28th May, 2016
Wave, created by artist Paul Cummins and designer Tom Piper, was first presented as part of the installation ‘Blood Swept Lands and Seas of Red’ at the Tower of London in 2014. It is now touring the country before finding a permanent home in 2018 at the Imperial War Museum. Paul Cummins and Tom Piper have been closely involved with the Lincoln Castle installation of the poppies.
Lincoln was chosen as the second venue to host Wave because of its historic castle and strong associations with the First World War. The city was heavily involved with munitions and weapons manufacture. The first tank to be used in WWI was designed in 1915 and then produced by William Foster & Co. Ltd of Lincoln. As orders for tanks poured in, the town became proud to be known as ‘tank city’. Lincolnshire also made an enormous contribution to aircraft manufacture during the war, producing more planes than any other county in Britain.

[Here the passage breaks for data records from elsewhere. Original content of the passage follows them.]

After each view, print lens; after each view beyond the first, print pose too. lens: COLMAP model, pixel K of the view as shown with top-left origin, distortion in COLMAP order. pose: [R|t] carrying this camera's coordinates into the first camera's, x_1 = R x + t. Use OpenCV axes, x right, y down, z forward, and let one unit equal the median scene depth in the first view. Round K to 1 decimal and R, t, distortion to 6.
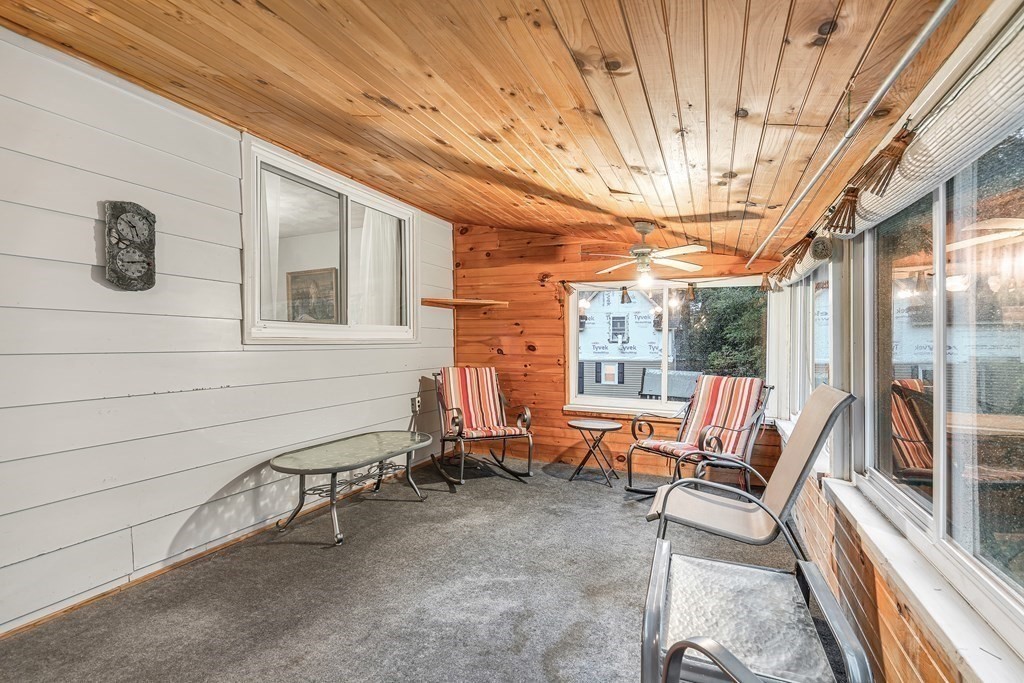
lens RADIAL K [[476.6, 0, 506.8], [0, 476.6, 337.8], [0, 0, 1]] dist [-0.003048, 0.000641]
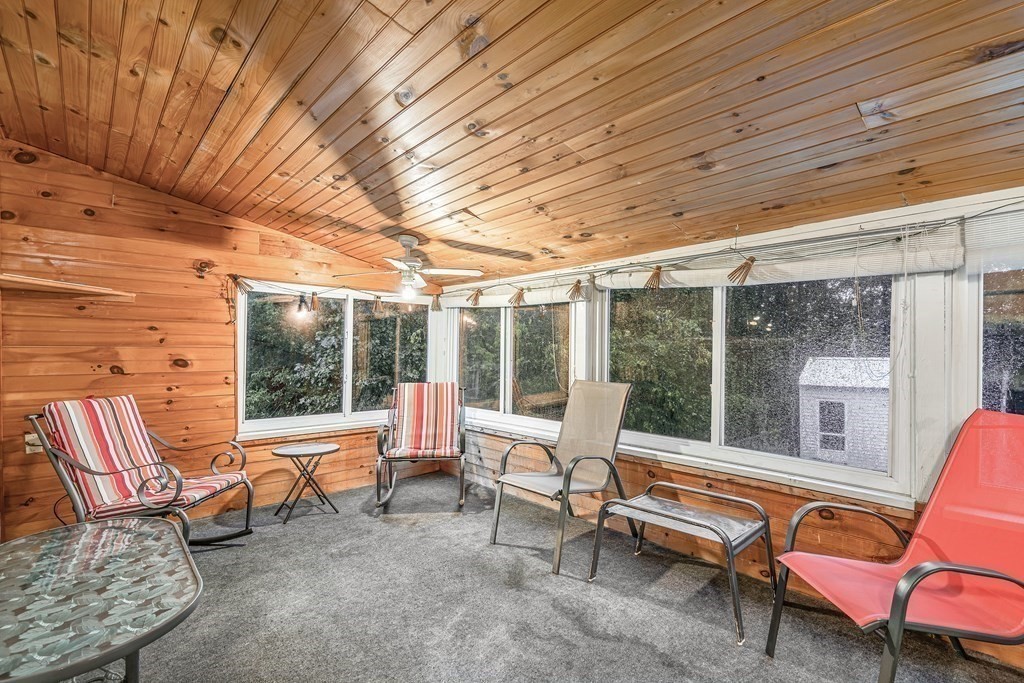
lens RADIAL K [[476.6, 0, 506.5], [0, 476.6, 346.7], [0, 0, 1]] dist [-0.003048, 0.000641]
pose [[0.413003, 0.001362, 0.910729, -0.407623], [-0.003952, 0.999992, 0.000297, -0.004725], [-0.910721, -0.003722, 0.413005, 0.282155]]
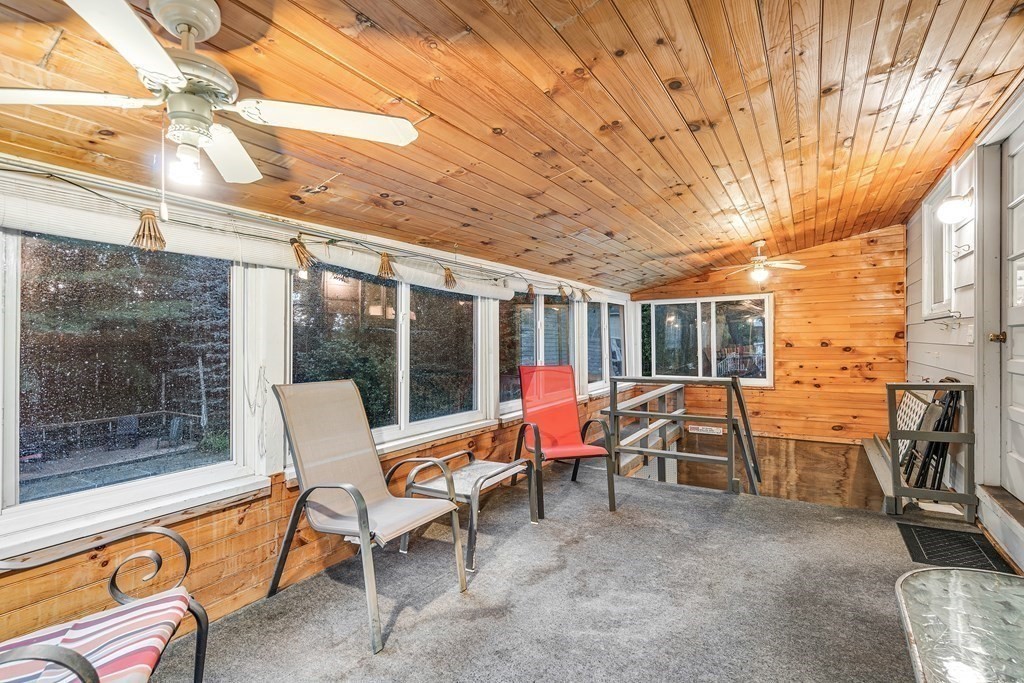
lens RADIAL K [[476.6, 0, 512.1], [0, 476.6, 341.6], [0, 0, 1]] dist [-0.003048, 0.000641]
pose [[-0.988627, 0.005104, 0.150301, 0.007021], [0.004604, 0.999983, -0.003673, 0.004354], [-0.150317, -0.002939, -0.988633, 0.955142]]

Three new service battalions (6th, 7th and 8th) of the Lincolnshire Regiment were raised in the city during September 1914. A few men connected with Radcliffe on Trent served with the Lincolnshire Regiment: Private Percy Draper (1888–1915), Staff Colour Sergeant Harold Flower, Private John Saint, Private Benjamin Sheppard (1899–1918) and R.Q.M. Sergeant William Williamson, D.C.M. Two Radcliffe on Trent brothers, Jack and Thomas Pike, worked in Lincolnshire as air mechanics for the Royal Naval Air Service, which was later transferred to the R.A.F.
Lincoln Castle is hosting the spectacular Tower of London ‘Wave’ sculpture from May 28th–September 4th 2016. The castle grounds are open daily from 10 a.m. to 5.30 p.m.